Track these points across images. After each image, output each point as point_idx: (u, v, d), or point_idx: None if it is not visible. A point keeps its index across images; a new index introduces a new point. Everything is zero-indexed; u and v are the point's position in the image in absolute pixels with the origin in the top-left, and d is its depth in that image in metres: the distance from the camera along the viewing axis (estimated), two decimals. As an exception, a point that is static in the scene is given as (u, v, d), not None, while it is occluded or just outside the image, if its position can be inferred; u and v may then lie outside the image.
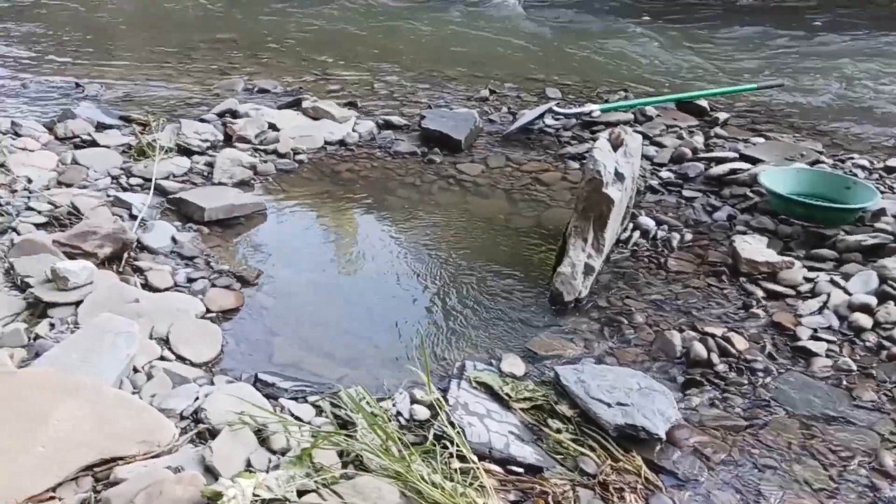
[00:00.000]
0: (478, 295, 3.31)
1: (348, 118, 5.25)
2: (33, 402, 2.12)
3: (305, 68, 6.86)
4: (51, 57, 7.15)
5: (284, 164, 4.59)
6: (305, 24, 8.79)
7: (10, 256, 3.25)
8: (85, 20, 8.93)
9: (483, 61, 7.29)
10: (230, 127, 4.85)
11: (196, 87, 6.18)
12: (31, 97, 5.92)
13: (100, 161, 4.43)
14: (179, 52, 7.35)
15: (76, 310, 2.84)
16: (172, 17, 9.26)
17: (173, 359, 2.66)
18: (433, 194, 4.35)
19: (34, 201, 3.86)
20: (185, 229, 3.72)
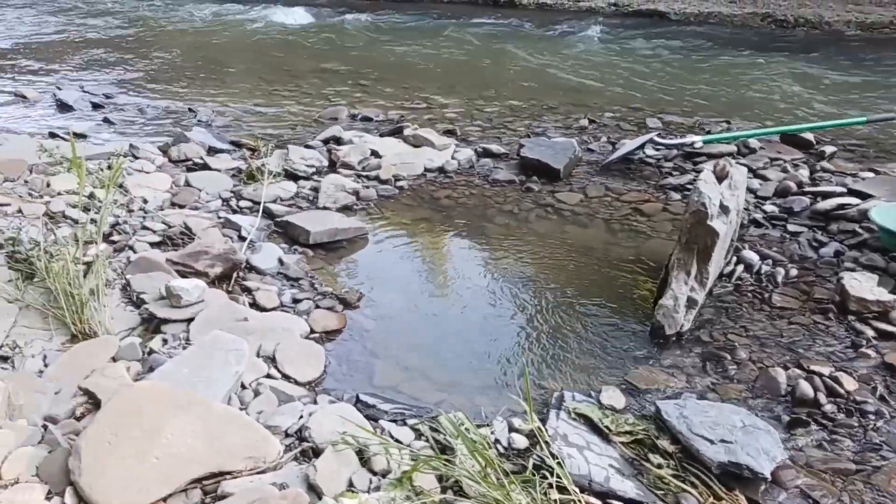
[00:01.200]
0: (576, 325, 3.25)
1: (448, 146, 5.32)
2: (148, 415, 2.21)
3: (407, 97, 7.02)
4: (166, 83, 7.62)
5: (385, 190, 4.68)
6: (407, 55, 9.02)
7: (126, 273, 3.44)
8: (198, 50, 9.48)
9: (582, 90, 7.26)
10: (334, 153, 5.00)
11: (302, 114, 6.42)
12: (147, 121, 6.32)
13: (211, 184, 4.64)
14: (287, 80, 7.68)
15: (188, 326, 2.96)
16: (280, 48, 9.70)
17: (279, 377, 2.73)
18: (531, 222, 4.33)
19: (149, 221, 4.08)
20: (291, 251, 3.84)
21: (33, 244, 3.51)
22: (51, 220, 3.92)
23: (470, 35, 10.23)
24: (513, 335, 3.21)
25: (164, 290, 3.07)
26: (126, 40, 9.86)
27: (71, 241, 3.73)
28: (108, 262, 3.36)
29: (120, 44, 9.64)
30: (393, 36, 10.05)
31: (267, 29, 11.06)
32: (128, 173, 4.65)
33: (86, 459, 2.05)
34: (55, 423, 2.34)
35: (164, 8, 12.91)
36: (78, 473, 2.03)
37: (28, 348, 2.78)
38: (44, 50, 9.30)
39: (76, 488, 2.02)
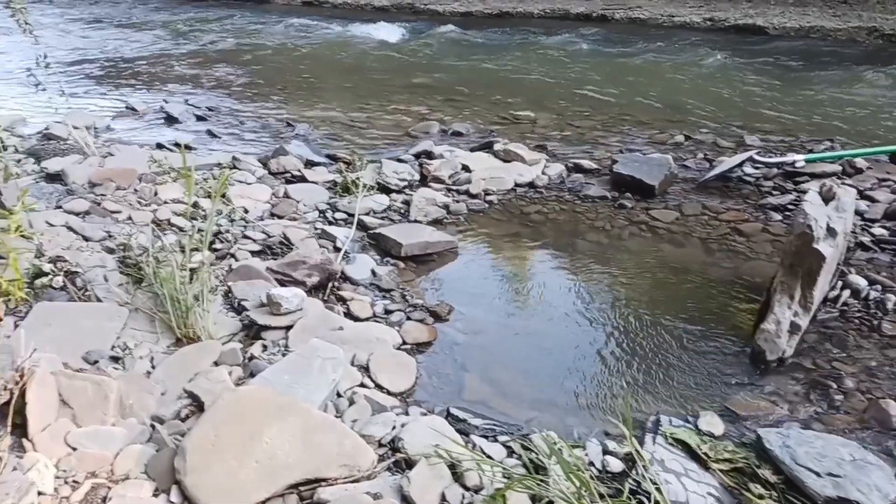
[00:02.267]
0: (671, 346, 3.17)
1: (538, 161, 5.30)
2: (250, 419, 2.28)
3: (497, 112, 7.04)
4: (265, 98, 7.91)
5: (475, 205, 4.70)
6: (497, 70, 9.06)
7: (228, 280, 3.57)
8: (295, 66, 9.81)
9: (676, 106, 7.09)
10: (426, 167, 5.07)
11: (395, 128, 6.54)
12: (248, 134, 6.57)
13: (308, 195, 4.78)
14: (380, 95, 7.84)
15: (287, 333, 3.05)
16: (373, 64, 9.92)
17: (372, 386, 2.77)
18: (624, 240, 4.25)
19: (250, 230, 4.23)
20: (384, 263, 3.90)
21: (142, 250, 3.71)
22: (158, 227, 4.12)
23: (560, 50, 10.19)
24: (604, 355, 3.15)
25: (265, 298, 3.17)
26: (228, 56, 10.31)
27: (176, 247, 3.92)
28: (211, 269, 3.50)
29: (222, 59, 10.09)
30: (483, 51, 10.11)
31: (360, 45, 11.35)
32: (230, 184, 4.84)
33: (190, 460, 2.13)
34: (162, 423, 2.45)
35: (263, 25, 13.42)
36: (183, 473, 2.11)
37: (137, 350, 2.92)
38: (152, 65, 9.83)
39: (181, 487, 2.10)
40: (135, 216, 4.33)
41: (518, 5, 13.18)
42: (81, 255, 3.69)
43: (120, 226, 4.19)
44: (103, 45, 11.41)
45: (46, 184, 4.92)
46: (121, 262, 3.66)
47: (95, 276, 3.49)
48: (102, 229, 4.09)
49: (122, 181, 4.83)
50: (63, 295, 3.30)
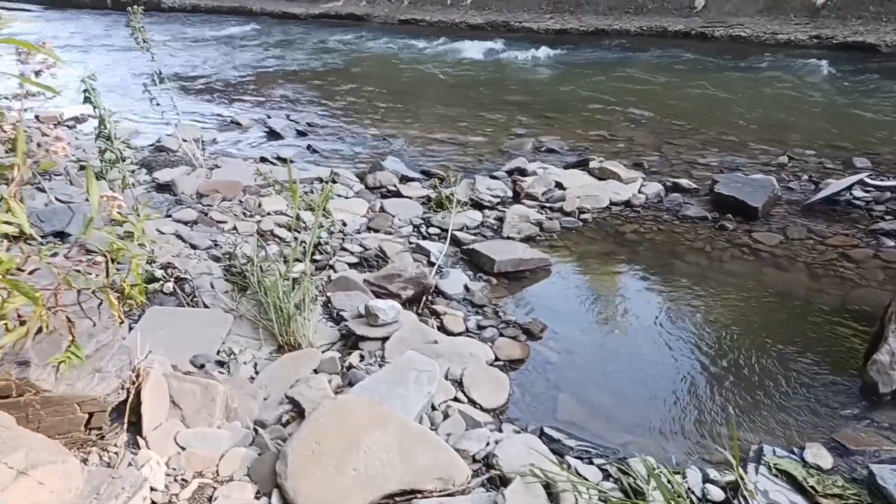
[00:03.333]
0: (774, 374, 3.03)
1: (634, 179, 5.21)
2: (349, 427, 2.33)
3: (592, 129, 6.98)
4: (362, 114, 8.11)
5: (569, 223, 4.66)
6: (592, 87, 8.98)
7: (327, 291, 3.67)
8: (391, 83, 10.02)
9: (780, 126, 6.83)
10: (519, 184, 5.07)
11: (487, 145, 6.58)
12: (345, 149, 6.74)
13: (403, 210, 4.86)
14: (473, 112, 7.91)
15: (383, 345, 3.10)
16: (467, 81, 10.02)
17: (465, 401, 2.78)
18: (724, 262, 4.12)
19: (348, 243, 4.34)
20: (476, 279, 3.92)
21: (247, 259, 3.86)
22: (261, 237, 4.28)
23: (657, 67, 10.01)
24: (702, 380, 3.05)
25: (363, 309, 3.23)
26: (327, 74, 10.64)
27: (279, 257, 4.06)
28: (312, 279, 3.60)
29: (322, 77, 10.42)
30: (578, 69, 10.06)
31: (455, 63, 11.48)
32: (330, 198, 4.98)
33: (292, 465, 2.19)
34: (264, 427, 2.52)
35: (361, 44, 13.79)
36: (284, 477, 2.17)
37: (241, 355, 3.03)
38: (255, 82, 10.25)
39: (282, 491, 2.16)
40: (239, 227, 4.51)
41: (614, 23, 13.03)
42: (190, 263, 3.87)
43: (225, 235, 4.37)
44: (211, 62, 11.99)
45: (157, 193, 5.20)
46: (226, 271, 3.82)
47: (203, 282, 3.65)
48: (209, 238, 4.28)
49: (227, 193, 5.04)
50: (173, 300, 3.47)
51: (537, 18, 14.09)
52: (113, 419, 2.28)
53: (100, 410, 2.20)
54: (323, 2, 17.51)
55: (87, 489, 1.93)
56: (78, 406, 2.15)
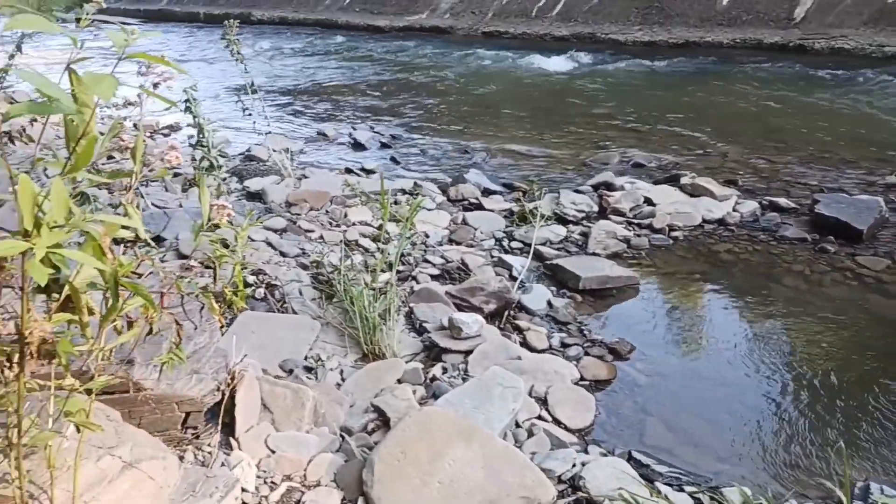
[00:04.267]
0: (879, 407, 2.86)
1: (729, 197, 5.04)
2: (434, 440, 2.32)
3: (682, 143, 6.80)
4: (444, 126, 8.17)
5: (658, 240, 4.55)
6: (681, 100, 8.78)
7: (410, 302, 3.69)
8: (473, 96, 10.06)
9: (887, 144, 6.48)
10: (605, 199, 4.98)
11: (572, 158, 6.50)
12: (428, 162, 6.80)
13: (485, 223, 4.85)
14: (556, 124, 7.84)
15: (466, 358, 3.08)
16: (550, 93, 9.96)
17: (550, 420, 2.73)
18: (825, 287, 3.92)
19: (430, 254, 4.36)
20: (560, 295, 3.87)
21: (333, 268, 3.92)
22: (347, 247, 4.35)
23: (751, 80, 9.69)
24: (800, 410, 2.90)
25: (446, 322, 3.23)
26: (411, 86, 10.77)
27: (363, 267, 4.12)
28: (396, 289, 3.63)
29: (405, 89, 10.56)
30: (667, 82, 9.86)
31: (539, 75, 11.44)
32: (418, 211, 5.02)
33: (378, 473, 2.20)
34: (350, 434, 2.55)
35: (444, 56, 13.92)
36: (370, 485, 2.18)
37: (328, 362, 3.08)
38: (342, 94, 10.48)
39: (367, 499, 2.17)
40: (326, 236, 4.60)
41: (706, 35, 12.69)
42: (279, 270, 3.96)
43: (313, 244, 4.47)
44: (298, 73, 12.34)
45: (247, 201, 5.36)
46: (314, 278, 3.90)
47: (292, 289, 3.74)
48: (297, 246, 4.38)
49: (315, 202, 5.16)
50: (263, 305, 3.56)
51: (625, 30, 13.89)
52: (208, 419, 2.34)
53: (196, 410, 2.27)
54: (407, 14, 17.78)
55: (184, 486, 1.99)
56: (176, 405, 2.22)
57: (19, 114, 1.28)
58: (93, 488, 1.73)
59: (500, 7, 16.06)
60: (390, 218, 4.79)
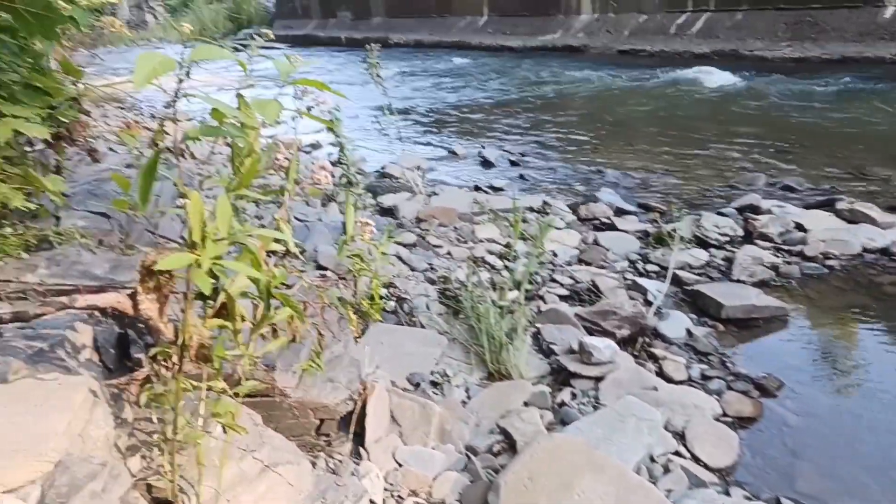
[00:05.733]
0: None
1: (893, 224, 4.62)
2: (563, 468, 2.24)
3: (838, 166, 6.31)
4: (576, 144, 8.04)
5: (811, 269, 4.22)
6: (838, 121, 8.20)
7: (537, 322, 3.62)
8: (605, 113, 9.87)
9: None
10: (751, 223, 4.70)
11: (714, 179, 6.21)
12: (558, 180, 6.71)
13: (618, 244, 4.70)
14: (696, 143, 7.53)
15: (597, 385, 2.97)
16: (689, 111, 9.61)
17: (688, 457, 2.57)
18: None
19: (558, 274, 4.27)
20: (700, 323, 3.67)
21: (460, 284, 3.92)
22: (474, 263, 4.34)
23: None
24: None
25: (576, 345, 3.14)
26: (542, 105, 10.72)
27: (489, 284, 4.09)
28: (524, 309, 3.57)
29: (536, 108, 10.52)
30: (821, 100, 9.23)
31: (677, 93, 11.07)
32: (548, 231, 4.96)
33: (504, 498, 2.15)
34: (475, 454, 2.51)
35: (577, 74, 13.78)
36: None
37: (454, 378, 3.06)
38: (472, 113, 10.59)
39: (493, 523, 2.12)
40: (454, 252, 4.63)
41: (865, 50, 11.78)
42: (409, 283, 4.01)
43: (441, 259, 4.50)
44: (432, 94, 12.59)
45: (380, 217, 5.49)
46: (441, 293, 3.91)
47: (420, 303, 3.77)
48: (426, 261, 4.42)
49: (444, 219, 5.21)
50: (393, 318, 3.61)
51: (772, 46, 13.16)
52: (339, 427, 2.38)
53: (330, 418, 2.31)
54: (540, 34, 17.76)
55: (316, 492, 2.02)
56: (312, 412, 2.27)
57: (195, 137, 1.35)
58: (234, 487, 1.80)
59: (637, 25, 15.72)
60: (519, 236, 4.75)
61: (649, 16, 15.64)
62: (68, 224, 3.38)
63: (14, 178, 2.78)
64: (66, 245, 3.12)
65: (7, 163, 2.84)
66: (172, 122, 1.51)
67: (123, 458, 1.77)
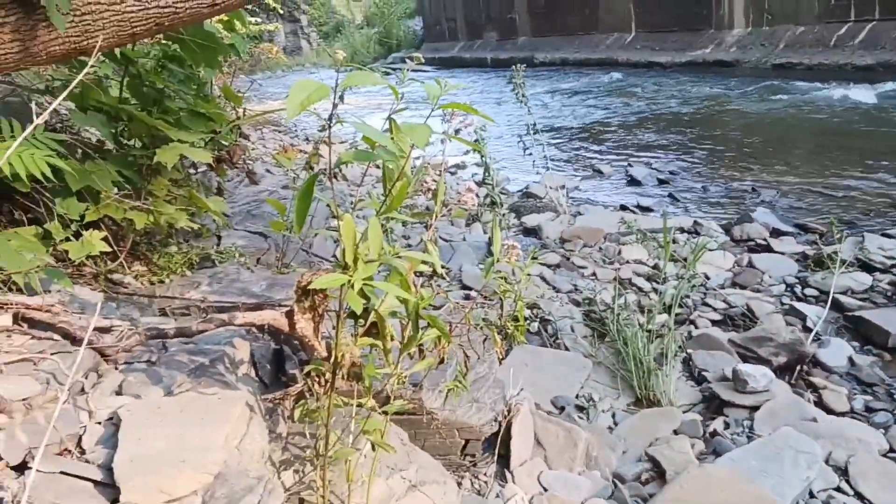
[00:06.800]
0: None
1: None
2: (716, 500, 2.16)
3: None
4: (728, 162, 7.70)
5: None
6: None
7: (687, 347, 3.50)
8: (760, 129, 9.37)
9: None
10: (925, 245, 4.32)
11: (878, 198, 5.75)
12: (709, 199, 6.44)
13: (774, 267, 4.46)
14: (860, 162, 6.99)
15: (751, 414, 2.84)
16: (853, 127, 8.94)
17: (851, 494, 2.40)
18: None
19: (710, 298, 4.11)
20: (864, 351, 3.41)
21: (605, 306, 3.88)
22: (620, 285, 4.27)
23: None
24: None
25: (730, 373, 3.02)
26: (691, 121, 10.36)
27: (636, 307, 4.01)
28: (674, 333, 3.48)
29: (685, 124, 10.18)
30: None
31: (837, 108, 10.33)
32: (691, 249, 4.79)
33: (650, 527, 2.11)
34: (623, 481, 2.48)
35: (728, 90, 13.20)
36: (642, 538, 2.09)
37: (601, 403, 3.04)
38: (616, 130, 10.40)
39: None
40: (599, 273, 4.58)
41: None
42: (552, 305, 4.02)
43: (585, 280, 4.47)
44: (576, 112, 12.50)
45: (523, 237, 5.53)
46: (586, 315, 3.89)
47: (564, 325, 3.77)
48: (570, 282, 4.41)
49: (589, 239, 5.17)
50: (536, 339, 3.63)
51: (951, 52, 11.98)
52: (484, 448, 2.44)
53: (475, 439, 2.37)
54: (690, 50, 17.16)
55: (461, 512, 2.08)
56: (457, 431, 2.34)
57: (349, 161, 1.46)
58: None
59: (794, 38, 14.81)
60: (669, 258, 4.61)
61: (806, 27, 14.69)
62: (228, 243, 3.70)
63: (179, 199, 3.08)
64: (226, 263, 3.41)
65: (173, 185, 3.15)
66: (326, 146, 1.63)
67: (277, 471, 1.87)
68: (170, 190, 2.94)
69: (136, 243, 3.01)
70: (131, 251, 2.98)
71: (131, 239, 2.92)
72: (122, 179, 2.75)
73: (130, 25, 2.21)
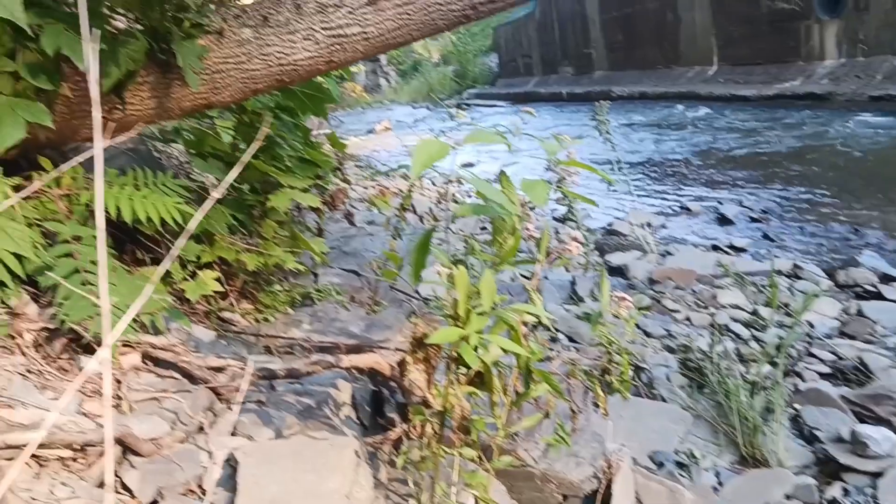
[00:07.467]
0: None
1: None
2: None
3: None
4: (828, 201, 7.33)
5: None
6: None
7: (794, 402, 3.28)
8: (864, 165, 8.93)
9: None
10: None
11: None
12: (807, 240, 6.14)
13: (888, 316, 4.17)
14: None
15: (874, 481, 2.62)
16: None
17: None
18: None
19: (816, 348, 3.86)
20: None
21: (703, 354, 3.69)
22: (717, 331, 4.07)
23: None
24: None
25: (847, 434, 2.80)
26: (785, 157, 9.98)
27: (735, 356, 3.80)
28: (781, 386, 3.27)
29: (778, 160, 9.81)
30: None
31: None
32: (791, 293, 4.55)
33: None
34: (732, 549, 2.30)
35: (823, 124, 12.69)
36: None
37: (702, 461, 2.86)
38: (704, 166, 10.12)
39: None
40: (693, 317, 4.39)
41: None
42: (645, 351, 3.85)
43: (678, 325, 4.28)
44: (659, 147, 12.26)
45: (608, 277, 5.36)
46: (682, 364, 3.71)
47: (660, 373, 3.60)
48: (662, 327, 4.23)
49: (680, 281, 4.97)
50: (631, 389, 3.47)
51: None
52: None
53: (573, 495, 2.25)
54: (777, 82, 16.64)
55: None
56: (555, 486, 2.23)
57: (465, 214, 1.42)
58: (483, 561, 1.79)
59: (892, 68, 14.16)
60: (764, 302, 4.38)
61: (906, 58, 14.04)
62: (325, 281, 3.73)
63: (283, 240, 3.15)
64: (324, 301, 3.43)
65: (278, 226, 3.22)
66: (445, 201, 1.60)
67: (383, 520, 1.85)
68: (276, 231, 3.02)
69: (244, 282, 3.08)
70: (239, 290, 3.04)
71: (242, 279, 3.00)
72: (234, 222, 2.84)
73: (254, 82, 2.36)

§ **Task details**
Output should match, line for line, the stretch of the material above from the line holding "31: (267, 29, 11.06)" through the line holding "39: (76, 488, 2.02)".

§ **Reply to the exercise**
31: (267, 29, 11.06)
32: (128, 173, 4.65)
33: (86, 459, 2.05)
34: (55, 423, 2.34)
35: (164, 8, 12.91)
36: (78, 473, 2.03)
37: (28, 348, 2.78)
38: (44, 50, 9.30)
39: (76, 488, 2.02)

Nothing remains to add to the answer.